ÇİN, RUSYA İLE OLAN “SINIRSIZ” ORTAKLIĞINDAN GERİ ADIM ATMIYOR
-Eski Dışişleri Bakanı Condoleezza Rice’ın Atlantik Konseyi’nin Küresel Gelecek Forumu’ndaki Çin ve Rusya arasındaki yakın ilişkilere dair yorumlarına yanıt olarak- “Çin’in ‘sınırsız’ ortaklığından geri adım atacağına dair hiçbir belirti yok”
Çinliler, Rusya’nın Ukrayna’ya karşı savaşında tarafsız olduklarını söylemeyi sever ancak bu tarafsızlığa dair emareleri destekleyecek şeyler de yok. Aksine, Çin Rus savaş makinesine yardım ve yataklık ediyor.
Pekin, Moskova’ya, Birleşmiş Milletler Güvenlik Konseyi de dahil olmak üzere, siyasi ve diplomatik destek vermeye devam ediyor. Amerika Birleşik Devletleri şu anda Çin’in Rusya’ya ölümcül askeri yardım sağladığına inanmıyor—”tam silah sistemleri” —ancak Pekin, Kremlin’in devam eden savaş çabaları için ihtiyaç duyduğu kritik bileşenleri Rusya’ya gönderiyor.
Çin bileşenleri ve teknolojileri Rusya için o kadar önemli ki, birçok insan Rus savunma sanayi tabanının şimdi, büyük ölçüde Çin’den aldıkları yardımlar sayesinde, savaşın başındaki dönemden daha güçlü olduğunu düşünüyor.
YAPAY ZEKANIN ASKERİ RİSKLERİ
Peki, ABD-Çin ilişkisi buradan nereye gidiyor? İzlenmesi gereken bir alan yapay zeka (YZ), ki Burns her iki tarafın da “bununla başa çıkmaya başladığını” düşünüyor.

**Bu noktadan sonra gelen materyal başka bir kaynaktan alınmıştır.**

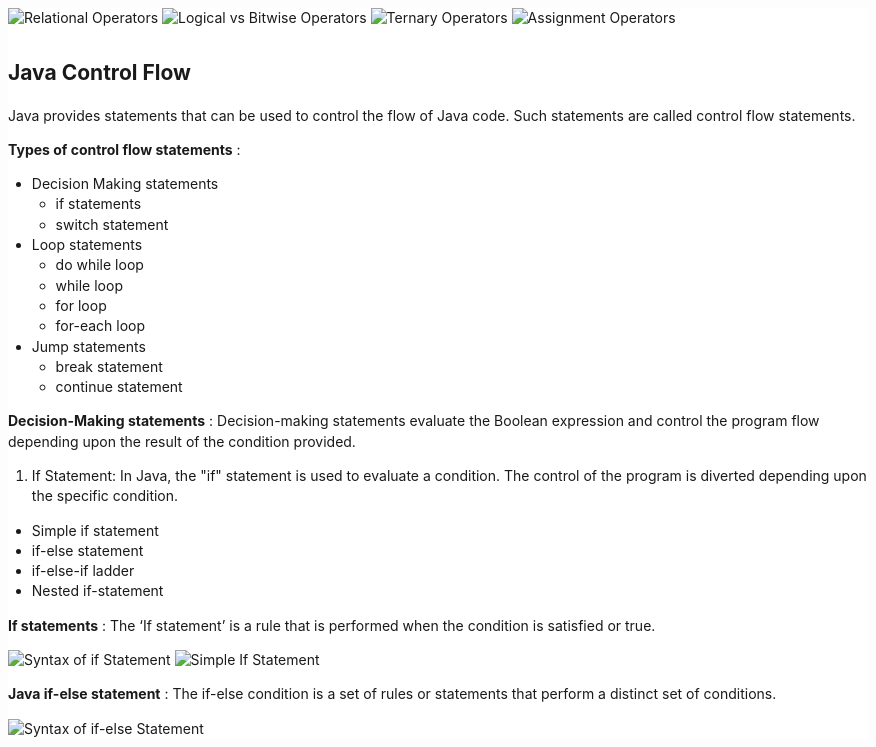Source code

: <img width="532" alt="Relational Operators" src="https://user-images.githubusercontent.com/106432362/194305478-924365b8-aad5-466a-9deb-0766a9372e8b.png">

<img width="723" alt="Logical  vs Bitwise Operators" src="https://user-images.githubusercontent.com/106432362/194305327-15736571-80ff-48af-9b75-40c7169a6239.png">

<img width="520" alt="Ternary Operators" src="https://user-images.githubusercontent.com/106432362/194305352-466b6017-829c-419d-ac6d-d3b92dfb6ade.png">

<img width="520" alt="Assignment Operators" src="https://user-images.githubusercontent.com/106432362/194305373-1dafb24c-c396-4158-a7c2-6b1b09c5923a.png">

## **Java Control Flow** 
Java provides statements that can be used to control the flow of Java code. Such statements are called control flow statements.

**Types of control flow statements** :
- Decision Making statements
  - if statements
  - switch statement
- Loop statements
  - do while loop
  - while loop
  - for loop
  - for-each loop
- Jump statements
  - break statement
  - continue statement

**Decision-Making statements** :
Decision-making statements evaluate the Boolean expression and control the program flow depending upon the result of the condition provided.

1) If Statement:
In Java, the "if" statement is used to evaluate a condition. The control of the program is diverted depending upon the specific condition. 

- Simple if statement
- if-else statement
- if-else-if ladder
- Nested if-statement


**If statements** :
The ‘If statement’ is a rule that is performed when the condition is satisfied or true.

<img width="520" alt="Syntax of if Statement" src="https://user-images.githubusercontent.com/106432362/194310243-5c8c73e5-834d-4099-bbaa-22de715fbfb5.png">


<img width="568" alt="Simple If Statement" src="https://user-images.githubusercontent.com/106432362/194346940-ea02a2fd-af34-430b-84ec-d46f2844f084.png">



**Java if-else statement** :
The if-else condition is a set of rules or statements that perform a distinct set of conditions.

<img width="520" alt="Syntax of if-else Statement" src="https://user-images.githubusercontent.com/106432362/194310269-c027a8af-2a6b-48ee-a53c-9b2d6ce4dbea.png">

YZ’nin yanı sıra biyoteknoloji ve kuantum bilişim ile teknolojinin askeri alanda ve ticari pazarda geliştiğini açıkladı ve bu durum hem fırsatlar hem de riskler yaratıyor.
Washington ve Pekin, YZ konusundaki görüşmelerde “çok erken bir aşamada“lar. Daha “sofistike, derin” tartışmalara ihtiyaç var. Özellikle askeri alandaki YZ ile ilişkili riskleri ele almak için derinlemesine bir tartışma yapmak istiyoruz. Çinlilerin bu diyaloğu gerçekleştirmek için bizimle buluşmaya hazır olmasını umuyoruz.